Yahoo shares rose 6.1 per cent to $14.44, despite a verbal broadside from sacked former chief executive Carol Bartz.

Ms Bartz branded her former executive colleagues “doofuses”, but Yahoo investors were cheered when Third Point, an activist hedge fund, revealed it had taken a 5.2 per cent stake in the company. Third Point will push for the resignation of the board of directors and a clearer strategy, the fund said in filings.

But the broad S&P 500 closed down 1.1 per cent at 1185.88, despite breaking through the 1,200 barrier earlier in the day, a level it has only touched on three other days since early August.

Traders appeared to take advantage of Wednesday’s strong bounce – when the S&P 500 rose almost 3 per cent – to book profits ahead of President Obama’s speech to Congress on jobs on Thursday evening.

“Our metrics still suggest risk is elevated and with no end in sight to European problems, our position is to sell into the strength of the market,” said Channing Smith, fund manager at Tulsa-based Capital Advisors.

Semiconductor stocks surged, with Micron Technology, maker of Dram memory chips for personal computers, up 3.1 per cent at $6.25, extending its
gains for the week to almost 15 per cent.

SanDisk rose 2.4 per cent to $38.52, and even embattled sector heavyweight Cisco was among the top gainers in the S&P 500, up 2.6 per cent at $16.29.

Semiconductor stocks tend to be highly cyclical since demand for the components, which feature in everything from smartphones to solar panels and industrial machinery, is closely linked to global growth.

But on Thursday the surge seemed to be driven by a positive earnings forecast by Nvidia on Wednesday.

Analysts continued to warn of a potential fall in demand. JPMorgan lowered earnings estimates across the industry, citing “the tougher macro-environment” and “signs of weakness appear across the board”.

Elsewhere, gold miner Newmont Mining rose 2.9 per cent to $65.66. Trading in the stock has soared in the past month as equity investors seek exposure to rising gold prices as a hedge against global growth.

Newmont is now up 18 per cent since the start of August, while the S&P 500 index is off 8 per cent over the same period.

But gold analysts point out this breaks with recent trading patterns in the stock.

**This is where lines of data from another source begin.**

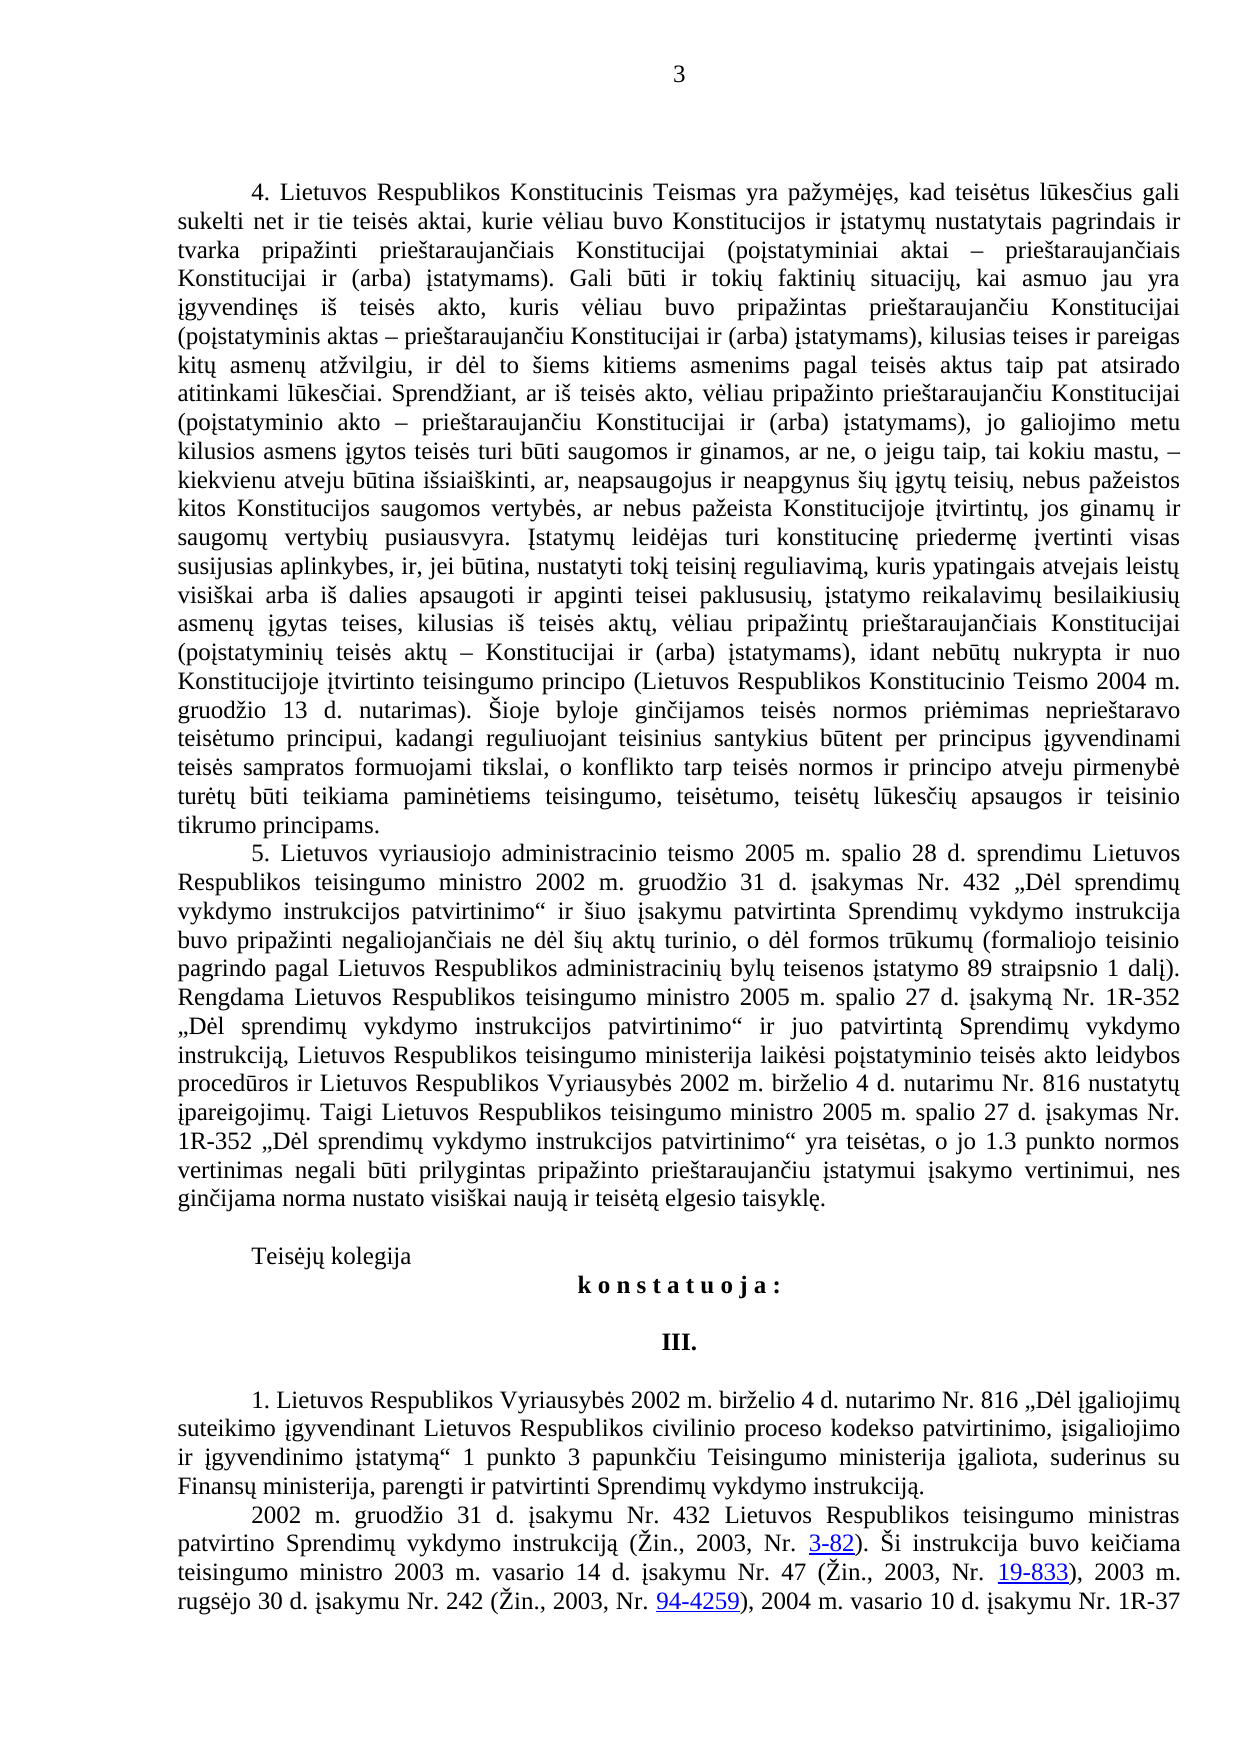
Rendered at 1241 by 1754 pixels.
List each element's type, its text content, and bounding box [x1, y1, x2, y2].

text konstatuoja: [177, 1270, 1181, 1298]
text 1. Lietuvos Respublikos Vyriausybės 2002 m. birželio 4 d. nutarimo Nr. 816 „Dėl įgaliojimų suteikimo įgyvendinant Lietuvos Respublikos civilinio proceso kodekso patvirtinimo, įsigaliojimo ir įgyvendinimo įstatymą“ 1 punkto 3 papunkčiu Teisingumo ministerija įgaliota, suderinus su Finansų ministerija, parengti ir patvirtinti Sprendimų vykdymo instrukciją. [177, 1385, 1181, 1500]
text 5. Lietuvos vyriausiojo administracinio teismo 2005 m. spalio 28 d. sprendimu Lietuvos Respublikos teisingumo ministro 2002 m. gruodžio 31 d. įsakymas Nr. 432 „Dėl sprendimų vykdymo instrukcijos patvirtinimo“ ir šiuo įsakymu patvirtinta Sprendimų vykdymo instrukcija buvo pripažinti negaliojančiais ne dėl šių aktų turinio, o dėl formos trūkumų (formaliojo teisinio pagrindo pagal Lietuvos Respublikos administracinių bylų teisenos įstatymo 89 straipsnio 1 dalį). Rengdama Lietuvos Respublikos teisingumo ministro 2005 m. spalio 27 d. įsakymą Nr. 1R-352 „Dėl sprendimų vykdymo instrukcijos patvirtinimo“ ir juo patvirtintą Sprendimų vykdymo instrukciją, Lietuvos Respublikos teisingumo ministerija laikėsi poįstatyminio teisės akto leidybos procedūros ir Lietuvos Respublikos Vyriausybės 2002 m. birželio 4 d. nutarimu Nr. 816 nustatytų įpareigojimų. Taigi Lietuvos Respublikos teisingumo ministro 2005 m. spalio 27 d. įsakymas Nr. 1R-352 „Dėl sprendimų vykdymo instrukcijos patvirtinimo“ yra teisėtas, o jo 1.3 punkto normos vertinimas negali būti prilygintas pripažinto prieštaraujančiu įstatymui įsakymo vertinimui, nes ginčijama norma nustato visiškai naują ir teisėtą elgesio taisyklę. [177, 838, 1181, 1212]
text 4. Lietuvos Respublikos Konstitucinis Teismas yra pažymėjęs, kad teisėtus lūkesčius gali sukelti net ir tie teisės aktai, kurie vėliau buvo Konstitucijos ir įstatymų nustatytais pagrindais ir tvarka pripažinti prieštaraujančiais Konstitucijai (poįstatyminiai aktai – prieštaraujančiais Konstitucijai ir (arba) įstatymams). Gali būti ir tokių faktinių situacijų, kai asmuo jau yra įgyvendinęs iš teisės akto, kuris vėliau buvo pripažintas prieštaraujančiu Konstitucijai (poįstatyminis aktas – prieštaraujančiu Konstitucijai ir (arba) įstatymams), kilusias teises ir pareigas kitų asmenų atžvilgiu, ir dėl to šiems kitiems asmenims pagal teisės aktus taip pat atsirado atitinkami lūkesčiai. Sprendžiant, ar iš teisės akto, vėliau pripažinto prieštaraujančiu Konstitucijai (poįstatyminio akto – prieštaraujančiu Konstitucijai ir (arba) įstatymams), jo galiojimo metu kilusios asmens įgytos teisės turi būti saugomos ir ginamos, ar ne, o jeigu taip, tai kokiu mastu, – kiekvienu atveju būtina išsiaiškinti, ar, neapsaugojus ir neapgynus šių įgytų teisių, nebus pažeistos kitos Konstitucijos saugomos vertybės, ar nebus pažeista Konstitucijoje įtvirtintų, jos ginamų ir saugomų vertybių pusiausvyra. Įstatymų leidėjas turi konstitucinę priedermę įvertinti visas susijusias aplinkybes, ir, jei būtina, nustatyti tokį teisinį reguliavimą, kuris ypatingais atvejais leistų visiškai arba iš dalies apsaugoti ir apginti teisei paklususių, įstatymo reikalavimų besilaikiusių asmenų įgytas teises, kilusias iš teisės aktų, vėliau pripažintų prieštaraujančiais Konstitucijai (poįstatyminių teisės aktų – Konstitucijai ir (arba) įstatymams), idant nebūtų nukrypta ir nuo Konstitucijoje įtvirtinto teisingumo principo (Lietuvos Respublikos Konstitucinio Teismo 2004 m. gruodžio 13 d. nutarimas). Šioje byloje ginčijamos teisės normos priėmimas neprieštaravo teisėtumo principui, kadangi reguliuojant teisinius santykius būtent per principus įgyvendinami teisės sampratos formuojami tikslai, o konflikto tarp teisės normos ir principo atveju pirmenybė turėtų būti teikiama paminėtiems teisingumo, teisėtumo, teisėtų lūkesčių apsaugos ir teisinio tikrumo principams. [177, 177, 1181, 838]
text 2002 m. gruodžio 31 d. įsakymu Nr. 432 Lietuvos Respublikos teisingumo ministras patvirtino Sprendimų vykdymo instrukciją (Žin., 2003, Nr. 3-82). Ši instrukcija buvo keičiama teisingumo ministro 2003 m. vasario 14 d. įsakymu Nr. 47 (Žin., 2003, Nr. 19-833), 2003 m. rugsėjo 30 d. įsakymu Nr. 242 (Žin., 2003, Nr. 94-4259), 2004 m. vasario 10 d. įsakymu Nr. 1R-37 [177, 1500, 1181, 1615]
text III. [177, 1327, 1181, 1356]
text Teisėjų kolegija [177, 1241, 1181, 1270]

Until August, gold stocks had closely tracked stock market indices this year.

“If you look at the betas of gold mining stocks against the S&P, they had become much more correlated with the index over the past five or six years,” says Alex Hacking at Citigroup.

Mr Hacking said safe haven-seeking investors had triggered the more recent divergence between the stock and the broad index, but noted that gold mining stocks have underperformed gold itself.

“Central banks and risk averse investors want physical gold, not a paper entitlement to the dividends of a gold mining company. Also whenever you get a spike in a metal price, the price-earnings ratios of associated mining stocks naturally come down. The market is distrustful of spikes in commodity prices, and is not willing to pay a high share price for earnings that might be temporary.”

Filtration company Pall Corp, which fell 9.8 per cent to $44.03, was by far the biggest mover in the index.

At 76 cents a share, Pall’s preliminary fourth-quarter results missed expectations, and Eric Krasnoff, chief executive, conceded they pointed to a “disappointing finish to an otherwise good year”.

Urban Outfitters fell 1.2 per cent to $24.96 as RBC Capital and Citigroup lowered earnings per share estimates for the current quarter.

Urban shares are now off 3.9 per cent for the week after the company used a scheduled update late on Tuesday to report that same-store sales were down as much as 3 per cent in the third quarter to date.

Macroeconomic news was mixed with jobless claims rising unexpectedly by 2,000 to 414,000 in the week ended September 3 but the US trade deficit eased slightly in July as imports fell.

Financial stocks in the S&P 500 were down 2.3 per cent, more than any other sector. Bank of America fell 3.7 per cent at $7.20 and Citigroup was off 3.5 per cent at $27.98.

The Dow Jones Industrial Average was down 1 per cent at 11,295.81 and the Nasdaq Composite index was off 0.8 per cent to 2,529.14.